Polis ablukasında defin
Polisin cenazeyi Pertek Cemevi’nde yıkamaya izin vermediğini kaydeden Kurban, polisin “Bunu evinizde yıkayın” sözlerine, “Mutfak tezgâhının üzerinde mi yıkayalım” diye karşılık verdiğini belirterek, “Bize, ‘yeriniz müsait değil mi, tamam arkadaşlar bizim burada yerimiz müsait mi, masa varsa burada yıkasınlar’ dedi. Bunu kabul etmedik, girişimlerimiz sonucu sadece 7 kişi ve polis eşliğinde Cemevi’ne girildi. Kefenledikten sonra yine polisin takibiyle köye girdik. Köy girişinin birkaç yerinde askerler bizi bekliyordu. Polis ve askerlerin ablukasında cenazeyi defin ettik. Askerler 3 veya 4 gün köyden ayrılmadılar. Biz kardeşimin mezarlığının üzerine çiçek ve fotoğrafını bırakmıştık. Defin ettiğimiz gün annem mezara tülbent asmıştı. Bizden sonra mezardaki çiçekleri, tülbentti ve fotoğrafları toplayıp atmışlardı” diye konuştu.

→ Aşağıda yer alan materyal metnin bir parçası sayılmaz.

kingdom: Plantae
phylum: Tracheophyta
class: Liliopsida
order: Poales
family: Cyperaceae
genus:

"Yaşam hakkını elinden alamazsınız"
Cenazeye yapılan işkencenin yanında kendilerine de eziyet ettirildiğini dile getiren Kurban, şunları söyledi:
“Yıldırma politikası uygulamaya çalıştılar. Bir an önce olsun bitsin yaklaşımı vardı. Ne olursa olsun her bireyin yaşam hakkı vardı. Kimsenin yaşam hakkını elinden alamazsınız. Geçmişte Ekin Van ve Hacı Lokman Birlik’in ve daha adını saymadığım birçok cenazelerin bedenlerine yapılan örnekler var. Elimizde ölüm belgesi olmadığı için işkencenin boyutunu bilmiyoruz ama tarzını tahmin edebiliyoruz. Avukatlarımız bu süreci takip ediyor. Ölüm belgesi verilsin ya da verilmesin biz zaten kardeşimin yaşamını yitirdiği alana giden kolluk kuvvetleri hakkında suç duyurusunda bulunacağız. Bu anlamda bütün kurum ve kuruluşlarına, özellikle kadın kurumlarına hepsine sesleniyorum. ‘Ben sabahlara güneş olmaya gidiyorum’ diyen kardeşimin bedenine yapılan işkencenin hesabını hep birlikte soralım.”